Sunday, December 13, 2015

A Modest Climate Proposal

A Modest Climate Proposal

BY

PLANET EVANS

FOR PREVENTING THE LESS IMPORTANT PEOPLE OF THE WORLD
FROM BECOMING A BURDEN ON THEIR LEADERS IN PARIS,
AND FOR MAKING THEM BENEFICIAL TO POLICY


IT IS A MELANCHOLY OBJECT to those who travel this wondrous globe, when they see streets, buildings, and towns devastated by extreme weather events, crowded with families that include three, four, or six children, all in the same rags they wore before evacuation and importuning every passerby and news crew for rebuilding funds and assistance.



These people, instead of being able to lead normal lives or work for an honest livelihood, are forced to employ all their time in repairing the homes and neighborhoods they require to raise their helpless infants, who, as they grow up, produce vast quantities of the very greenhouse gases which landed them in this dilemma, or leave their dear native country to fight for control of more fossil fuel supplies, or fall for campaigns aimed to warm their bleeding little hearts into eliminating research for viable alternatives.

I think it is agreed by all parties that the prodigious number of climate change victims is in the present deplorable state of the global economy a very great additional grievance to our gravely concerned leaders in Paris; and therefore whoever could find out a fair, cheap, and easy method of making them sound and useful for the purposes of agreed policy, and to whatever indiscernible ends it is intended to serve, would deserve so well of the public as to have his statue set up for a preserver of the planet.

But my intention is very far from being confined to provide only for those left homeless by devastating events; it is of a much greater extent, and shall take in the entirety of human breeders and consumers causing an ever-increasing challenge to the Earth's capacity to support them.

As to my own part, having turned my thoughts for many years upon this important subject, and maturely weighed the several schemes of other projectors, I have always found them grossly mistaken in their computation.
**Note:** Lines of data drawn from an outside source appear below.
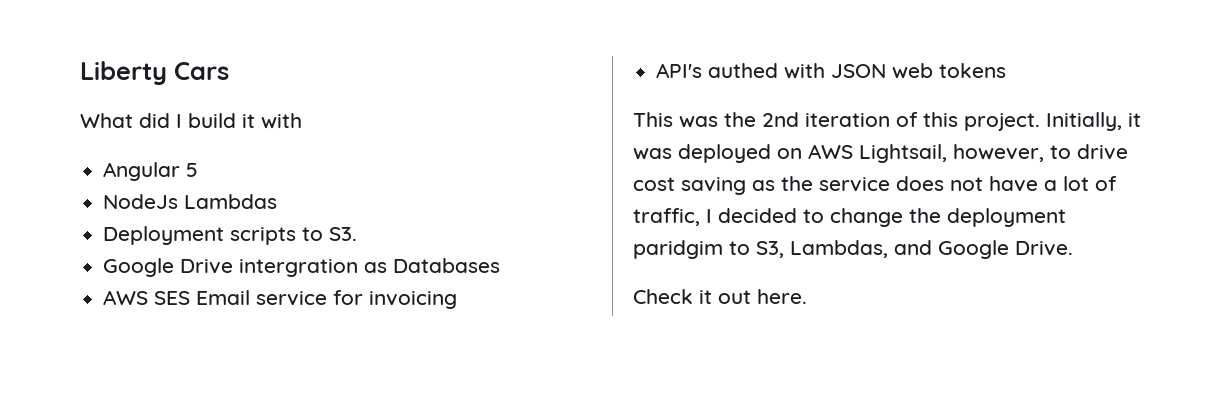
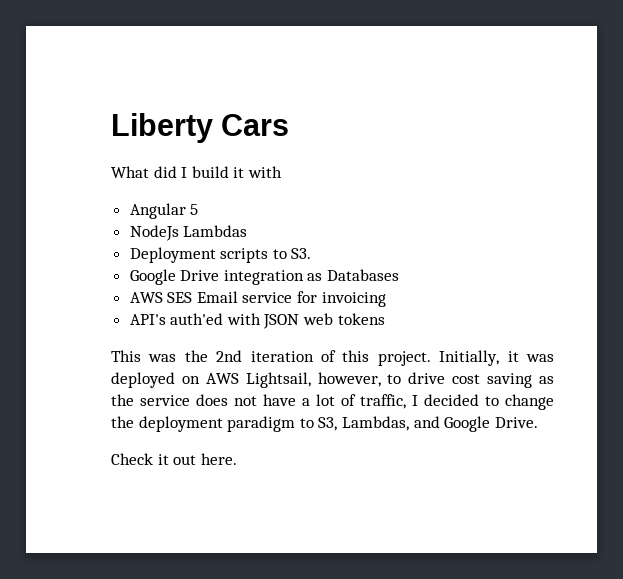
[239,259,359,277] intergration -> [223,270,304,285] integration
[708,63,779,78] authed -> [170,313,224,325] auth'ed
[633,240,723,259] paridgim -> [227,416,296,432] paradigm

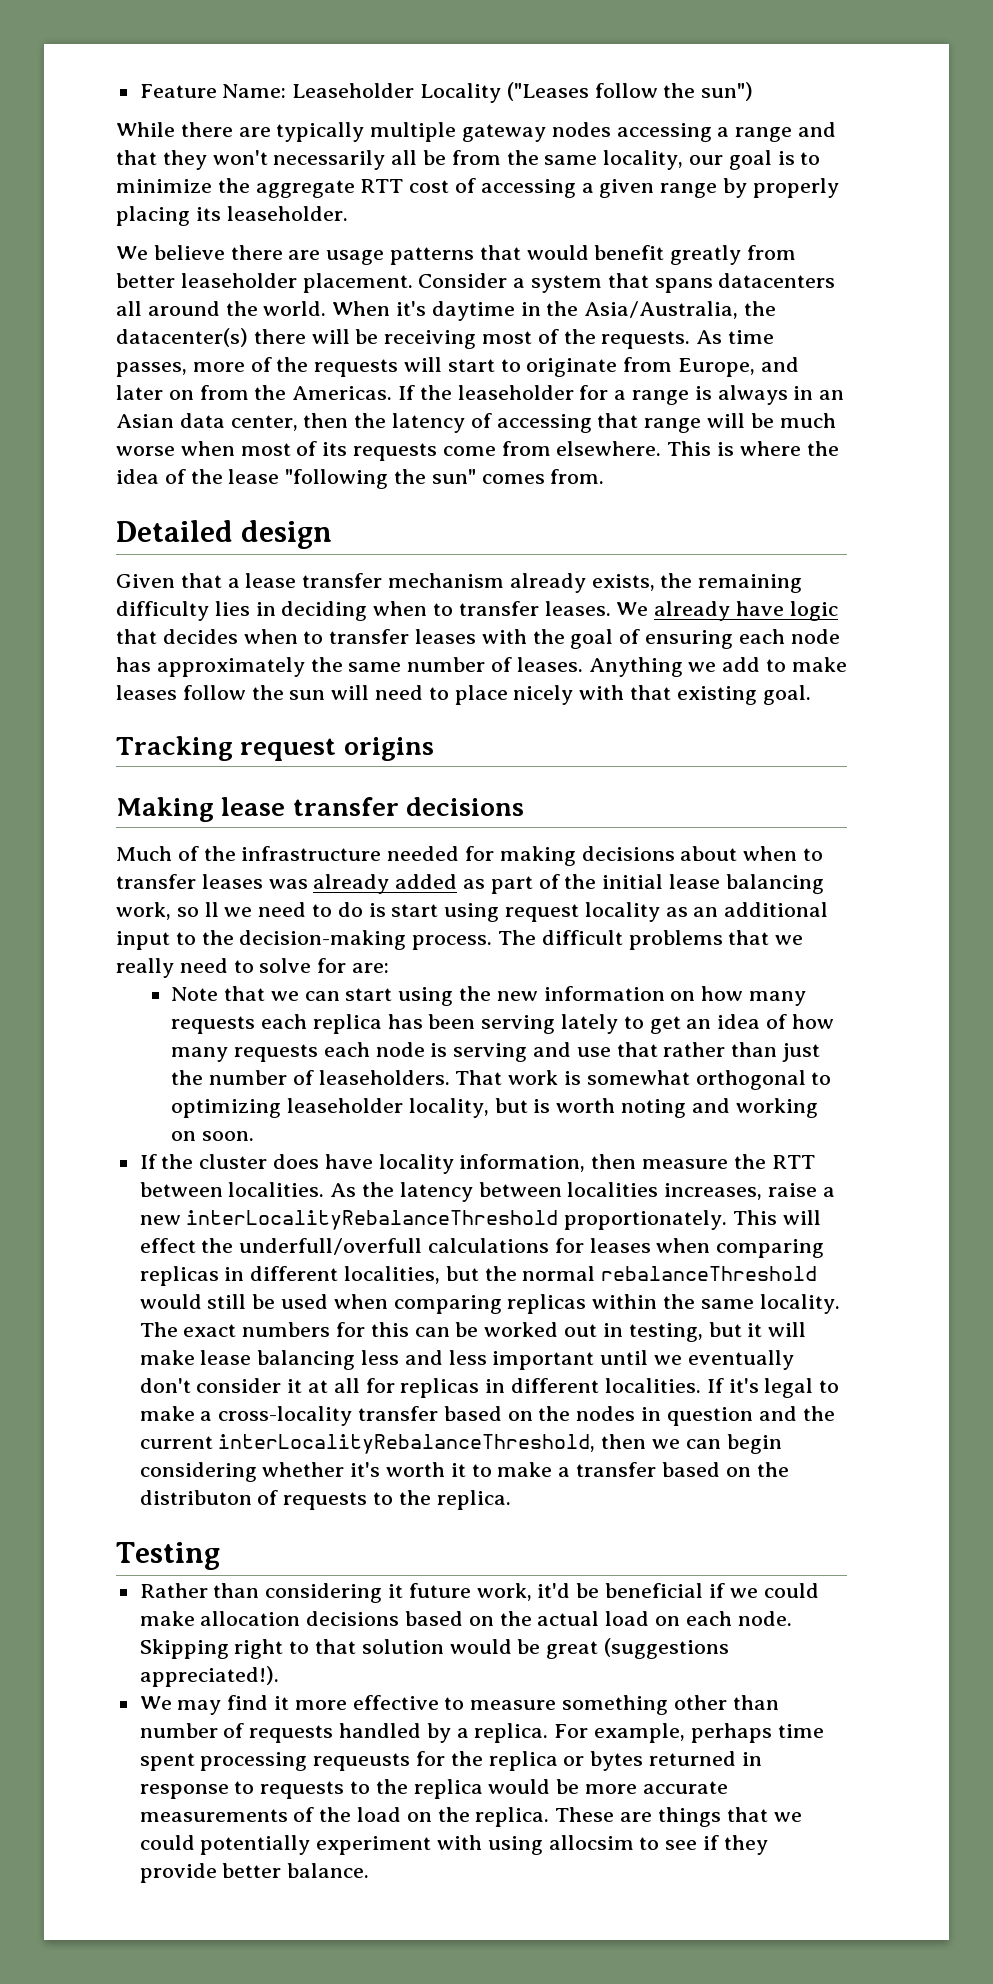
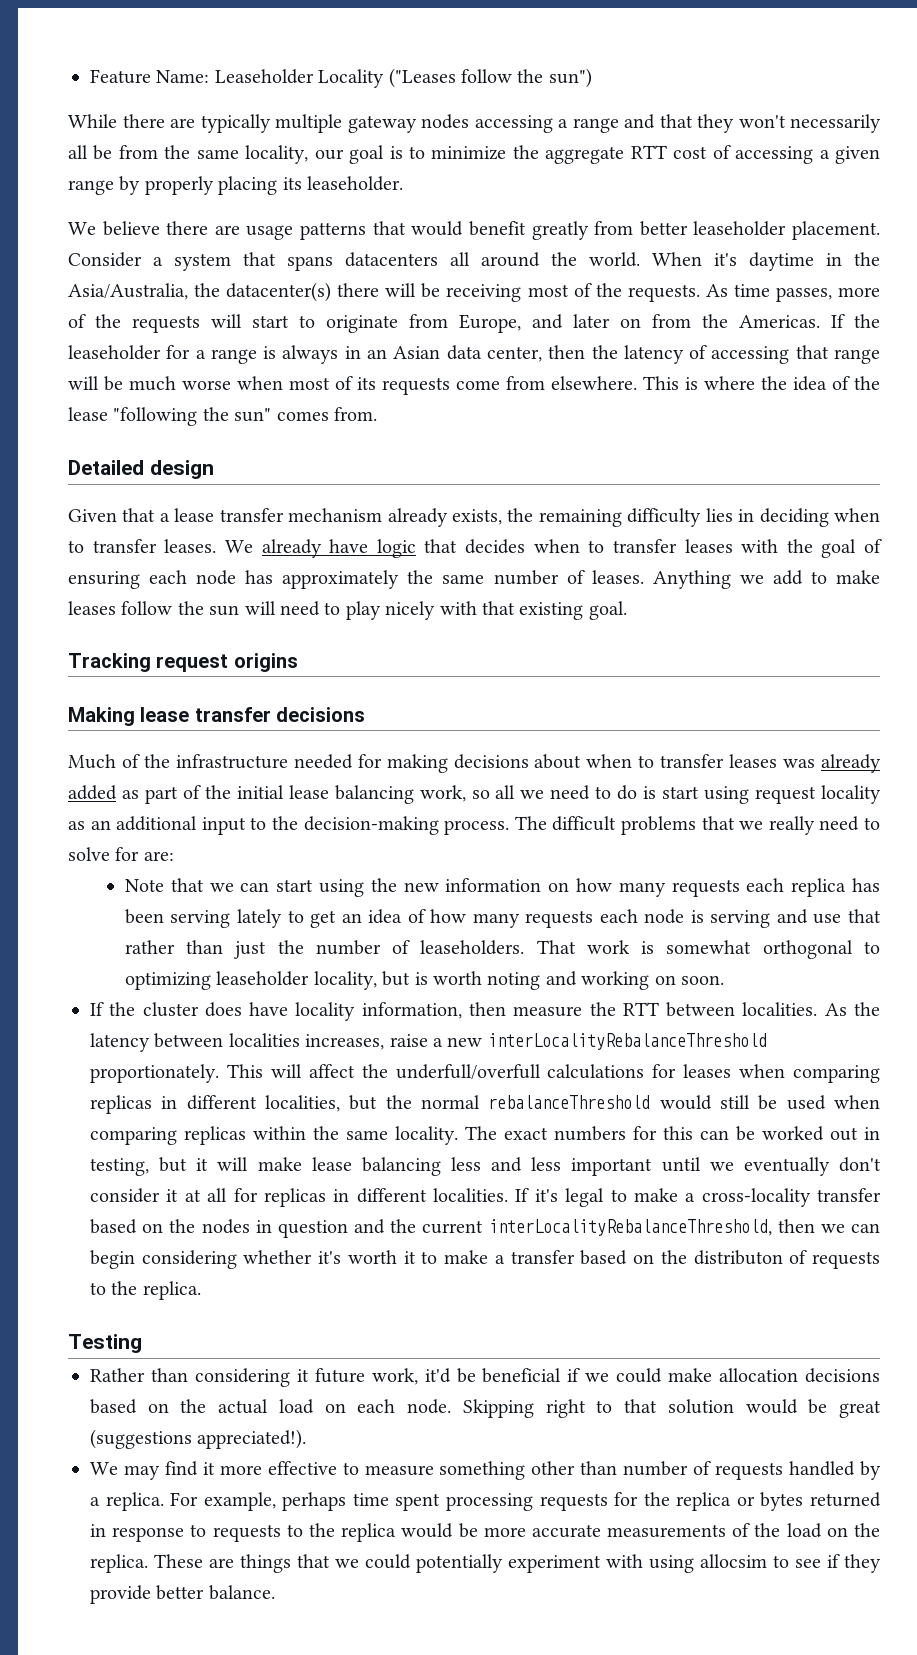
[454,685,508,705] place -> [345,601,381,620] play
[204,902,219,917] ll -> [495,785,516,799] all
[139,1238,196,1253] effect -> [308,1064,355,1078] affect
[313,1753,411,1771] requeusts -> [539,1493,608,1511] requests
It is true, a child just dropped from its dam may be supported by the burning of fossil fuels for a, please excuse the term, solar year, with little other energy input; at most not above the value of average adult consumption or 20 barrels of oil annually, but it is while they are still minors that I propose to provide for them and the parents, who have chosen to burden the environs with their birth and rearing, in such a manner as instead of being a charge upon society, or wanting electricity and power for the rest of their lives, they shall on the contrary contribute to the generation of same for many happy millions.

Fortunately, I need not delve into a lengthy elaboration of my numbers and calculations in order to defend my proposal, as others have already done the hard work and hammered out the logistics for us. We need only summon the moral fortitude necessary to conduct a lottery to determine who will or will not serve the greater good, and then put the, by now, well-known plan below into action.



Finally! An energy supply all of our leaders can get behind, and work into effective zero-emission policy without reservation or hesitation! One which simultaneously cuts and meets demands. And, surely, one that can still be provided at a handsome price to the rest of us free rangers lucky enough to have been exempted by the lottery, thereby satisfying the interests those who gathered in Paris recently always keep foremost in their thoughts.

Now, please note that if providing people with a familiar dreamland they can enjoy while powering our society contrasts with idealistic notions of fairness and humanity you hold dear, and maybe even triggers your moral outrage, I do have a fallback suggestion which provides a much simpler and—ahem—swifter resolution.

We toss the least productive society members into furnaces that generate electricity for the rest of us. Start with the deceased, then move on to prisoners, and ultimately make our way up to art history majors (thank you, Click and Clack). Now, it can be argued that the incineration of children and grown adults, alike, having required both above and below-ground energy inputs to reach their individual states of maturation, will still initially contribute to the imbalancing of the carbon cycle, but surely the benefits of reducing population in the long run will far outweigh the production of emissions in the short term.

I profess, in the sincerity of my heart, that I have not the least personal or financial interest in endeavoring to promote this necessary work, having no other motive than the public good of my world, by enabling profits for the wealthy. I have no one by which I can propose to get a single penny by either farming their BTUs or selling them to a cogeneration facility; being unmarried, childless, and having every intention of staying just so.